Sometimes people (my customers) have a problem with COM Initialization in an ISAPI application. It seems sometimes they do not have to call CoInitializeEx and sometimes they do. Since CoInitializeEx "must" be called prior to using COM and sometimes the isapi works without calling this function, it seems IIS or something else has already called this function.
Can someone tell me, what is IIS's behavior in regard to COM initialization?
IIS's behavior in regards to COM initialization is clean - it simply does nothing.
Thus, the behavior you describe sounds like a common bug with some ISAPI DLL running on IIS - calling CoInitializeEx() on threads not owned by the ISAPI. Since IIS reuses threads from its thread pool to call into ISAPI, the following sequence can occur and cause what you observe:
- IIS does not call CoInitializeEx() on any of the threads in its thread pool.
- IIS uses thread 1 from its thread pool to call the ISAPI entrypoint.
- In the entrypoint, ISAPI calls CoInitializeEx() on thread 1 but does not call CoUninitialize() prior to exiting the entrypoint and returning control to IIS.
thread 1 has now called CoInitializeEx() once.
- IIS later uses thread 2 from its thread pool to call the ISAPI entrypoint.
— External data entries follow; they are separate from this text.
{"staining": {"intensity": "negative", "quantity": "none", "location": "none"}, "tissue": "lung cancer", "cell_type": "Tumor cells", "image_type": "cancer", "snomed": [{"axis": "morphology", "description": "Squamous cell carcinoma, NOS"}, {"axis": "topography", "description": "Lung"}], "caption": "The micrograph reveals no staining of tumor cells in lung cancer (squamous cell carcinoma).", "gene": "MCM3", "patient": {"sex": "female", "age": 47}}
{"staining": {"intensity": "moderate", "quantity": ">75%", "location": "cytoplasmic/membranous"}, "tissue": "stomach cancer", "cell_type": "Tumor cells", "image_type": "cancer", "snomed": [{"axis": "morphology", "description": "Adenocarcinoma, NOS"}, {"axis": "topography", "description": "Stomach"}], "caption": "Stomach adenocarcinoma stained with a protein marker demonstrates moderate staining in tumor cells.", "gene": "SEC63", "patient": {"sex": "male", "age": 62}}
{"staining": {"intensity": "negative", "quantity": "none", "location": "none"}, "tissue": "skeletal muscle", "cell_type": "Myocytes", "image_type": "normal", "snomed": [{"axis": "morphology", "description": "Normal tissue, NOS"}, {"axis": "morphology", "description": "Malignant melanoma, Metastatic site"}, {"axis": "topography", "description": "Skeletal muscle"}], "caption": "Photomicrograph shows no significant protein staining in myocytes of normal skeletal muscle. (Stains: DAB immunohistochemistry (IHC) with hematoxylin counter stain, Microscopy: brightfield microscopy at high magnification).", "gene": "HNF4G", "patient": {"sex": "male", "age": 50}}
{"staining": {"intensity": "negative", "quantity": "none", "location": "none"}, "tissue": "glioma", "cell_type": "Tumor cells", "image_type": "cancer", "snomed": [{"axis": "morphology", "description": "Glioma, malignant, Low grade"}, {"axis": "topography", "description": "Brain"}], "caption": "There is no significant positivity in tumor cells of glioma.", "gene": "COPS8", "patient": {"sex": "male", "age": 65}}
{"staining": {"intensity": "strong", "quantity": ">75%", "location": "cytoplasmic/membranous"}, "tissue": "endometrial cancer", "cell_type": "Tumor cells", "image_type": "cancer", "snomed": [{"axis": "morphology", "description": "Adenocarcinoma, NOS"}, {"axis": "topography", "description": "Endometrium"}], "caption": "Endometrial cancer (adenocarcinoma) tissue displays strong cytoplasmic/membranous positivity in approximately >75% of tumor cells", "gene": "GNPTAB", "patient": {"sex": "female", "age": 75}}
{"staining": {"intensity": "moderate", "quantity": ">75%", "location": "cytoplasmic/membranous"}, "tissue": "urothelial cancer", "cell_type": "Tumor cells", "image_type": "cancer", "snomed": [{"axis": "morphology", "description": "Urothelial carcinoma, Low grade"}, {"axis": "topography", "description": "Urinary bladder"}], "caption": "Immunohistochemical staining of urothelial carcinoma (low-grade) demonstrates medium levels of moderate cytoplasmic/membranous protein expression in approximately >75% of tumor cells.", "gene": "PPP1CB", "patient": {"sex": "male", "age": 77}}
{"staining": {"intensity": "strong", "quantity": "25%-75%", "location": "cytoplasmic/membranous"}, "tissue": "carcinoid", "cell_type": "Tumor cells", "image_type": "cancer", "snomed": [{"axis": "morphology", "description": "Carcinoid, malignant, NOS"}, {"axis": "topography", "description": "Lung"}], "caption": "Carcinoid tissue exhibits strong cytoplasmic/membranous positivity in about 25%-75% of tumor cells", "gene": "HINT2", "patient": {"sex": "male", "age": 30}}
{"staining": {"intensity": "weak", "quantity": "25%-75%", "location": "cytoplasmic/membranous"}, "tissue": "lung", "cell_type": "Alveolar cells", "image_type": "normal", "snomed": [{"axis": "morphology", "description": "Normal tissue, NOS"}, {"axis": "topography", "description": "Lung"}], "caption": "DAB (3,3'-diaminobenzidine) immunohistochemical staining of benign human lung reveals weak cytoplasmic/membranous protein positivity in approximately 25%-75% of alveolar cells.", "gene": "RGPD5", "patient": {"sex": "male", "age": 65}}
Since this thread has never called CoInitializeEx(), thread 2 has called CoInitializeEx() once.
- IIS later re-uses thread 1 from its thread pool to call the ISAPI entrypoint.
thread 1 has now called CoInitializeEx() twice.
At this point, this ISAPI has seriously confused things. There is no way for it to call the correct number of CoUninitialize() on all the IIS threads (suppose the ISAPI entrypoint is never invoked again by IIS - no chance for it to call CoUninitialize() correct number of times, and no way for new user of the same thread to know how many times to call CoUninitialize()). It has tainted the thread pool shared by all other ISAPIs. All sorts of badness can commence at this point.
The simple rule of thumb: do not call CoInitialize()/CoUninitialize() on a thread which you do not own.